What does getint (int *) mean?

Question

getint (int *);   

I am not really sure what does getint (int *) mean? Can someone explain this?

Answer 1

This is a function prototype declaring the function getint() . The function takes as pointer to an int as a parameter.

When prototyping a function it is not necessary to specify the parameters' names.

The prototype is missing a return type, which for C then defaults to int . Omiting a return type however is violating the recent C standard, so code doing so could be considered invalid.

An equivalent to

getint(int *);

though would be

int getint(int * pi); 

Answer 2

TL;DR getint (int *); is a forward declaration for a function, in a very bad programming style. Without any explicit return type, it will default to int .

The recommended way to write is is to specify the return type explicitly, like

• if int , like

   int getint(int *); //yes, omitting the identifier name is correct, see note below 

  or,

   int getint(int * outVar); //we can have the name, if we want. 

• if void , like

   void getint(int *); 

  or,

   void getint(int * outVar); 

or any return type you want.

---

NOTE:

Just for further reference, from C11 , chapter §6.7.6.3, Function declarators , (emphasis mine)

If, in the declaration 'T D1' , D1 has the form

 D( parameter-type-list ) 

...

A parameter type list specifies the types of, and may declare identifiers for, the parameters of the function.

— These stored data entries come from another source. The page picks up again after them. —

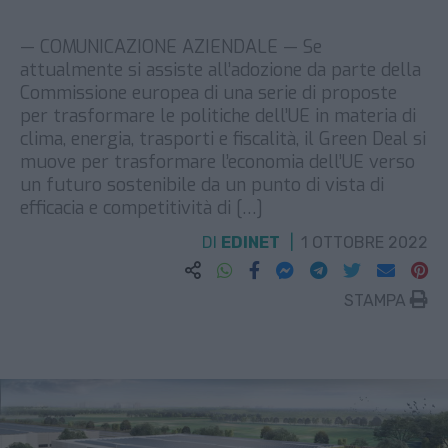
— COMUNICAZIONE AZIENDALE — Se
attualmente si assiste all’adozione da parte della
Commissione europea di una serie di proposte
per trasformare le politiche dell’UE in materia di
clima, energia, trasporti e fiscalità, il Green Deal si
muove per trasformare l’economia dell’UE verso
un futuro sostenibile da un punto di vista di
efficacia e competitività di […]
DI
EDINET
1 OTTOBRE 2022
STAMPA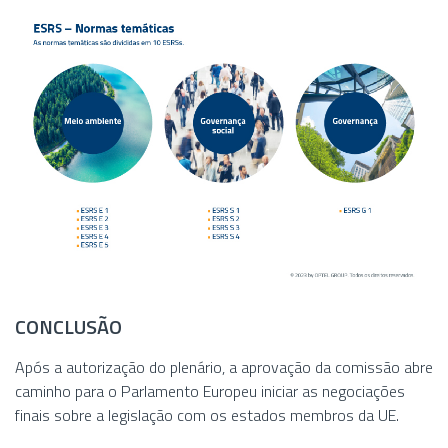
CONCLUSÃO
Após a autorização do plenário, a aprovação da comissão abre
caminho para o Parlamento Europeu iniciar as negociações
finais sobre a legislação com os estados membros da UE.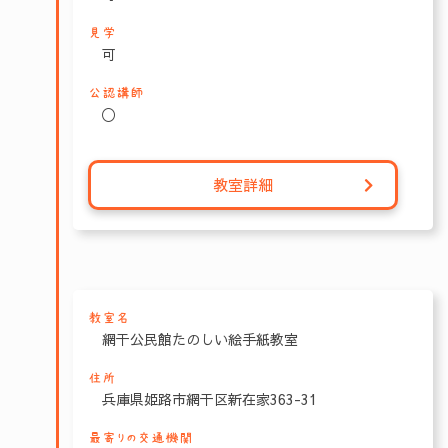
見学
可
公認講師
〇
教室詳細
教室名
網干公民館たのしい絵手紙教室
住所
兵庫県姫路市網干区新在家363-31
最寄りの交通機関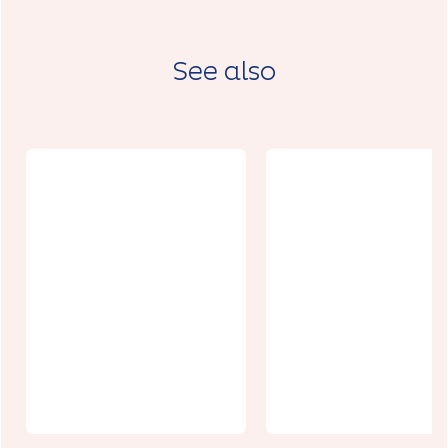
See also
Agenda
écologie -
Fête du sport
septembre
à Arras
2026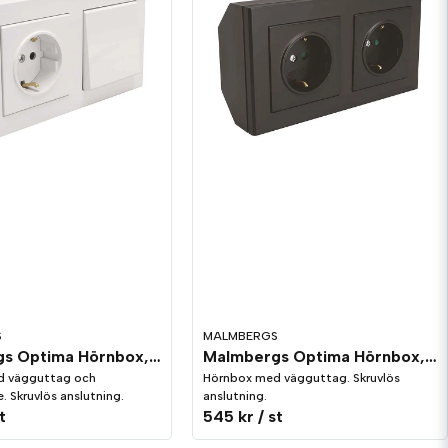
S
MALMBERGS
Malmbergs Optima Hörnbox, komplett, uttag + brytare vit
Malmbergs Optima Hörnbox, komplett, 2 st uttag svart
d vägguttag och
Hörnbox med vägguttag. Skruvlös
. Skruvlös anslutning.
anslutning.
t
545 kr
/ st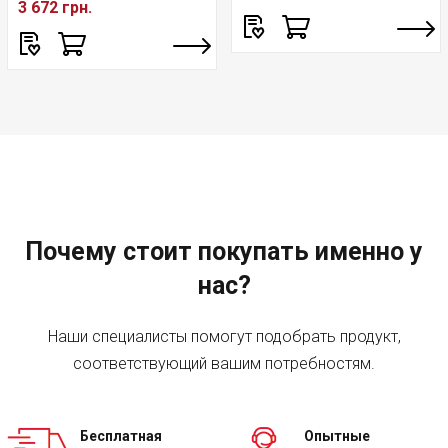
3 672 грн.
Почему стоит покупать именно у
нас?
Наши специалисты помогут подобрать продукт,
соответствующий вашим потребностям.
Бесплатная
Опытные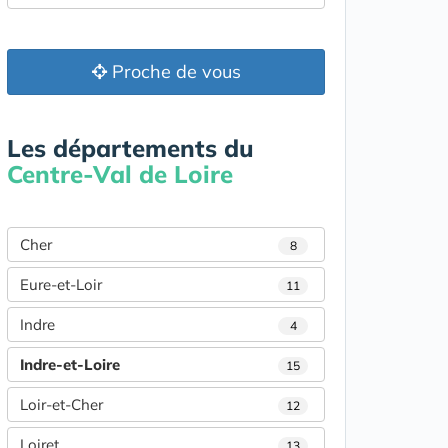
Proche de vous
Les départements du
Centre-Val de Loire
Cher
8
Eure-et-Loir
11
Indre
4
Indre-et-Loire
15
Loir-et-Cher
12
Loiret
13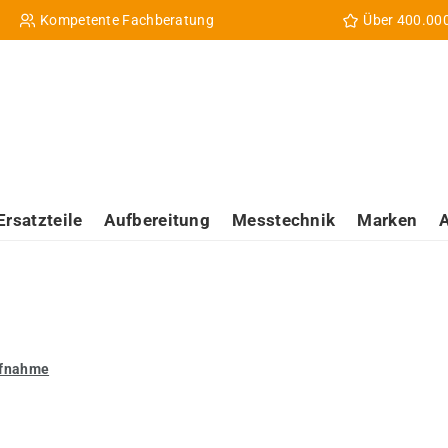
Kompetente Fachberatung
Über 400.00
Ersatzteile
Aufbereitung
Messtechnik
Marken
ufnahme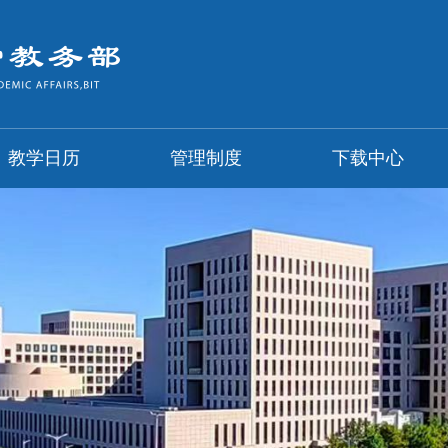
教学日历
管理制度
下载中心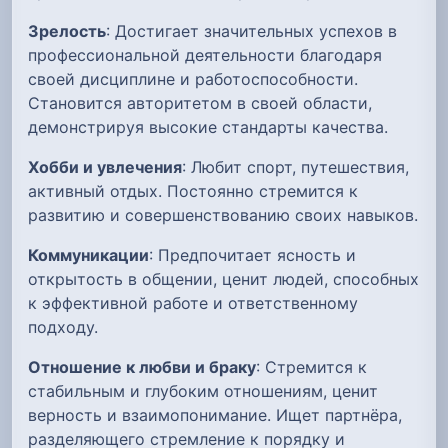
Зрелость
: Достигает значительных успехов в
профессиональной деятельности благодаря
своей дисциплине и работоспособности.
Становится авторитетом в своей области,
демонстрируя высокие стандарты качества.
Хобби и увлечения
: Любит спорт, путешествия,
активный отдых. Постоянно стремится к
развитию и совершенствованию своих навыков.
Коммуникации
: Предпочитает ясность и
открытость в общении, ценит людей, способных
к эффективной работе и ответственному
подходу.
Отношение к любви и браку
: Стремится к
стабильным и глубоким отношениям, ценит
верность и взаимопонимание. Ищет партнёра,
разделяющего стремление к порядку и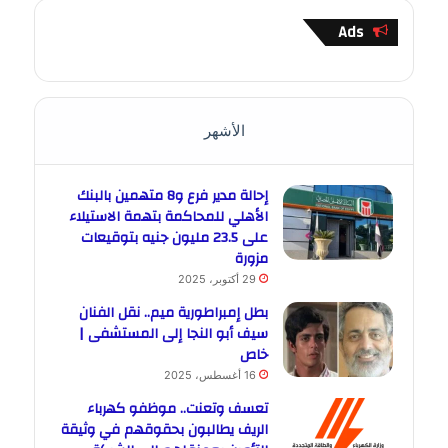
Ads
الأشهر
إحالة مدير فرع و8 متهمين بالبنك
الأهلي للمحاكمة بتهمة الاستيلاء
على 23.5 مليون جنيه بتوقيعات
مزورة
29 أكتوبر، 2025
بطل إمبراطورية ميم.. نقل الفنان
سيف أبو النجا إلى المستشفى |
خاص
16 أغسطس، 2025
تعسف وتعنت.. موظفو كهرباء
الريف يطالبون بحقوقهم في وثيقة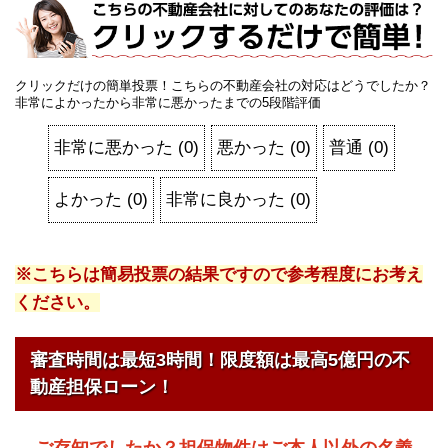
クリックだけの簡単投票！こちらの不動産会社の対応はどうでしたか？
非常によかったから非常に悪かったまでの5段階評価
非常に悪かった
(
0
)
悪かった
(
0
)
普通
(
0
)
よかった
(
0
)
非常に良かった
(
0
)
※こちらは簡易投票の結果ですので参考程度にお考え
ください。
審査時間は最短3時間！限度額は最高5億円の不
動産担保ローン！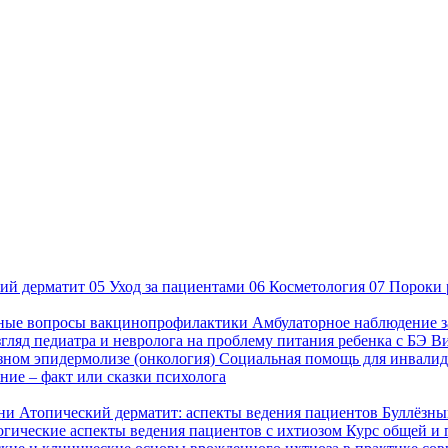
ий дерматит
05
Уход за пациентами
06
Косметология
07
Пороки 
ные вопросы вакцинопрофилактики
Амбулаторное наблюдение з
гляд педиатра и невролога на проблему питания ребенка с БЭ
В
езном эпидермолизе (онкология)
Социальная помощь для инвалид
ие – факт или сказки психолога
зни
Атопический дерматит: аспекты ведения пациентов
Буллёзны
гические аспекты ведения пациентов с ихтиозом
Курс общей и 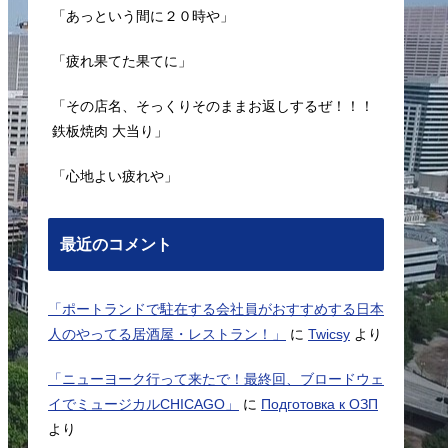
「あっという間に２０時や」
「疲れ果てた果てに」
「その店名、そっくりそのままお返しするぜ！！！
鉄板焼肉 大当り」
「心地よい疲れや」
最近のコメント
「ポートランドで駐在する会社員がおすすめする日本
人のやってる居酒屋・レストラン！」
に
Twicsy
より
「ニューヨーク行って来たで！最終回、ブロードウェ
イでミュージカルCHICAGO」
に
Подготовка к ОЗП
より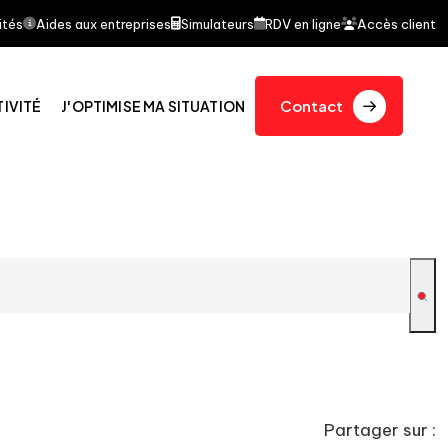
 l'objet d'un article dans le journal quotidien Le Fig
ités
Aides aux entreprises
Simulateurs
RDV en ligne
Accès client
Contact
TIVITÉ
J'OPTIMISE MA SITUATION
Partager sur :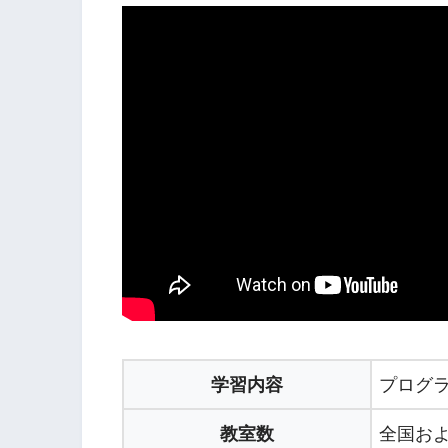
学習内容
プログ
教室数
全国およ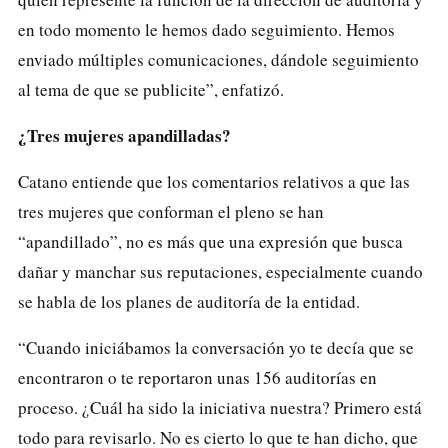
en todo momento le hemos dado seguimiento. Hemos
enviado múltiples comunicaciones, dándole seguimiento
al tema de que se publicite”, enfatizó.
¿Tres mujeres apandilladas?
Catano entiende que los comentarios relativos a que las
tres mujeres que conforman el pleno se han
“apandillado”, no es más que una expresión que busca
dañar y manchar sus reputaciones, especialmente cuando
se habla de los planes de auditoría de la entidad.
“Cuando iniciábamos la conversación yo te decía que se
encontraron o te reportaron unas 156 auditorías en
proceso. ¿Cuál ha sido la iniciativa nuestra? Primero está
todo para revisarlo. No es cierto lo que te han dicho, que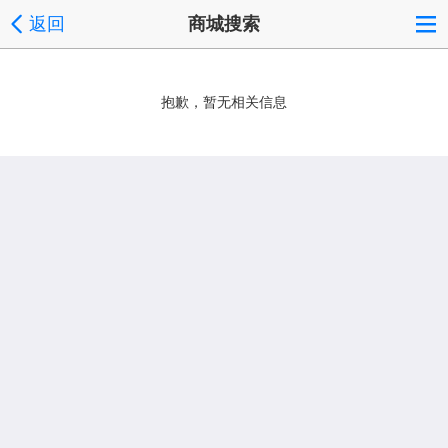
返回
商城搜索
抱歉，暂无相关信息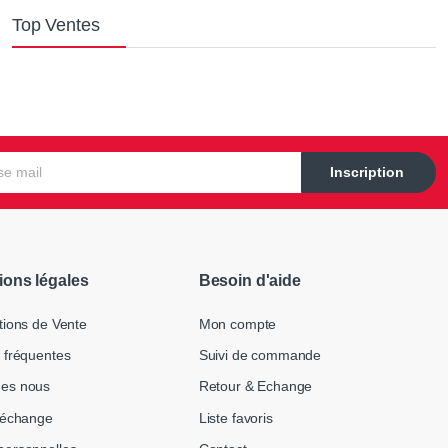
Top Ventes
Inscription
ions légales
Besoin d'aide
tions de Vente
Mon compte
 fréquentes
Suivi de commande
es nous
Retour & Echange
 échange
Liste favoris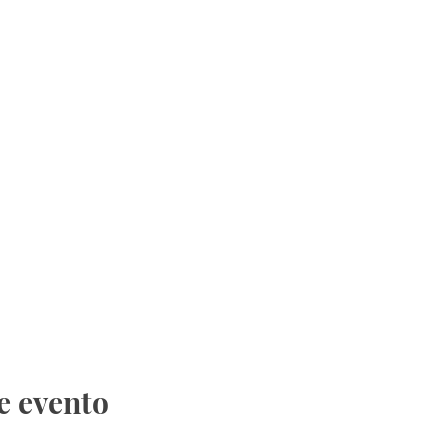
e evento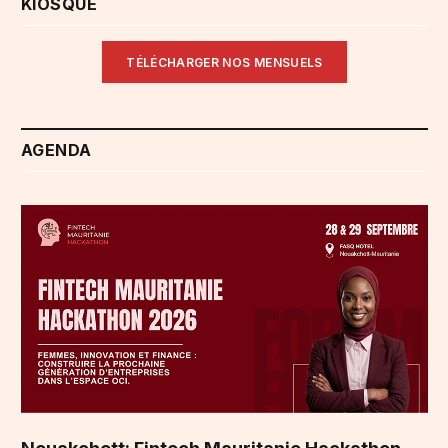
KIOSQUE
TÉLÉCHARGER NOS MENSUELS
AGENDA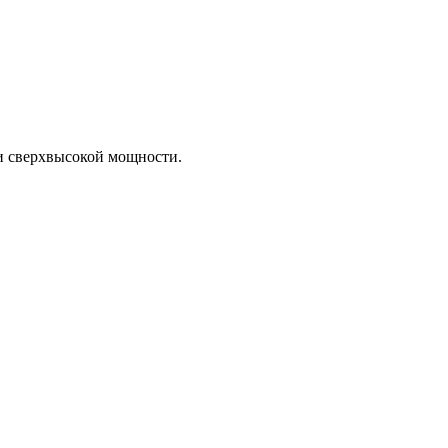
и сверхвысокой мощности.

So, the identifier name is optional.

Answer 3

The code is not valid C. If it compiles, consider upgrading to a compiler which is not older than 15 years.

History lesson:

In older, obsolete versions of the C standard you were allowed to omit the return type when writing a function declaration, in which case getint(int *); would mean the same thing as int getint(int *); , because if you specified no return type it would default to int . It was however bad practice to do so even back in 1990.